THE RELIGIONS OF ANCIENT ISRAEL: A PARALLACTIC APPROACH

Written by Ziony Zevit Reviewed By Philip Johnston

This is a huge book, by all standards. It consists of nearly 700 large pages of double-column text, and another 100 pages of bibliography (c. 1600 items) and indexes (subjects, authors, terms, texts). The hardback edition at £90 is expensive and heavy, and the paperback edition at £35 is not exactly cheap and not much lighter! In conception and coverage, it is as complete a treatment of its subject as possible for one scholar, and results in an encyclopaedic work. It begins with a lengthy discussion of methodology, proceeds to analyse in meticulous detail archaeological data (chs 2–5) and biblical text (chs 6–9), and concludes with a comperhensive and again lengthy synthesis. No wonder it took him fifteen years to research and write (xvii).

Zevit’s thesis and methodology are expresses neatly in his title and subtitle: that religion in Iron Age Israel and Judah was pluriform, and the subject must be examined by parallel study of artefacts and texts. A long opening chapter on theoretical approaches critiques three successive scholarly paradigms, notes the current lack of consensus for a fourth paradigm, and proposes his own interdisciplinary approach as a way forward.

The next three chapters provide a detailed analysis of some twenty Israelite or neighbouring cult places, first in overview (ch. 2), then individually and in great detail (ch. 3, with 145 pages), and finally in term of their cultic artefacts (ch. 4). The cult places ‘comprise an extremely heterogeneous collection’; some ‘attest to a polytheistic cult’, but ‘provide no direct evidence as to what deities were worshipped’ (265f.). Similarly the artefacts ‘demand a dynamic picture of Israelite religions allowing for polydoxies and polypraxises within Yahwism, significant local variations, as well as the worship and adoration of other gods and goddesses’ (349). A further long chapter examines extra-biblical inscriptions, inter alia concluding (like Hess) that the famous Kuntillet Ajrud blessings refer to Yahweh and Asheratah (not ‘his Asherah’).

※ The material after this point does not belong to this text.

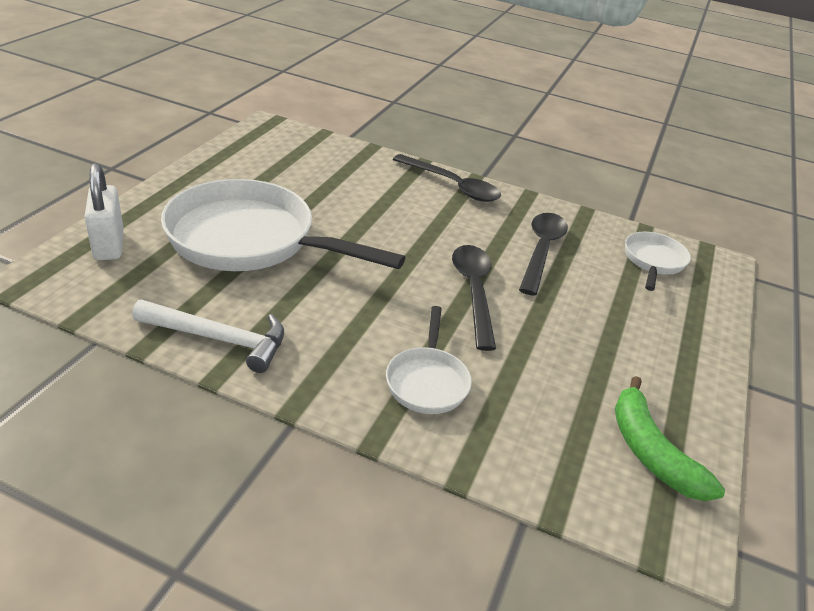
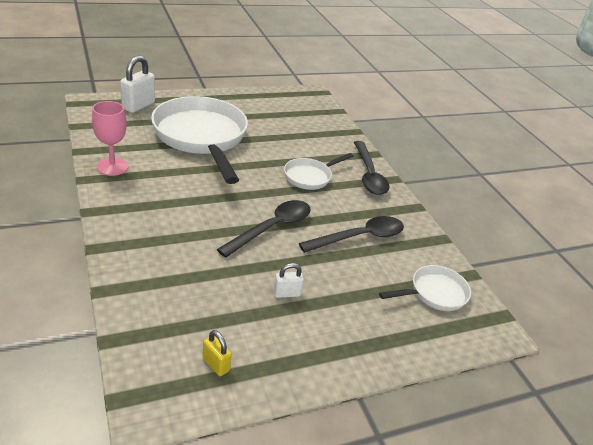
camera: 45 degrees right, 0 degrees up
(219, 339) = (112, 167): white hammer -> pink goblet
(427, 381) = (166, 245): white pan -> white pan (310, 176)
(584, 343) = (286, 293): none -> white padlock
(650, 451) = (216, 364): green banana -> yellow padlock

The somewhat shorter second half turns to the biblical data, examining Deuteronomistic portrayal of religion (ch. 6), biblical portrayal of ‘mantic [prophetic] religions (ch. 7), prophetic portrayal of ‘Israelite Religions’ (ch. 8) and theophoric names as evidence for deities (ch. 9). Again, diversity was the norm, with religious practice north and south determined largely by the king, a great variety of prophetic practice, and much evidence in prophetic books of religious heterodoxy. The final chapter provides a wide-ranging synthesis covering social organisation, cultic organisation, mythology, some psalms, and an overall conclusion: ‘that YHWH was worshipped in some parts of Israel by the tenth century and that his cult spread and was pan-Israelite by the end of that century’; but also that ‘there was hardly uniformity in the perceptions of YHWH’s history, mythologies, or cults, even during the eighth to sixth centuries’ (687f).

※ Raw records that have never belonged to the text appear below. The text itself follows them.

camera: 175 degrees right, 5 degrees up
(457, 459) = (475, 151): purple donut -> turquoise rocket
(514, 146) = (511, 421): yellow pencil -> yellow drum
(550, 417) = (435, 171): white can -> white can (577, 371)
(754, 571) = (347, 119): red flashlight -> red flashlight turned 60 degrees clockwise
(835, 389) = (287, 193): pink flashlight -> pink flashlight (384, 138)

This book has all the strengths and weaknesses of a single-author encyclopaedia. It brings together a wealth of recent data, some from normally inaccessible sources, and pursues its study in relentless detail and independent analysis. As a result, it will be an important reference point for many years to come. At the same time, Zevit’s style is sometimes opaque, his coverage of material occasionally uneven, and his expectations of readers’ knowledge rather high. The work would have benefited greatly from an energetic editor!

Regarding its thesis, it demonstrates persuasively that prophetic condemnation of Israelite and Judean religion as frequently non-Yahwistic or corruptly Yahwistic was indeed well-founded. While challenging traditional views in many respects, Zevit’s magnum opus affirms this crucial biblical perspective.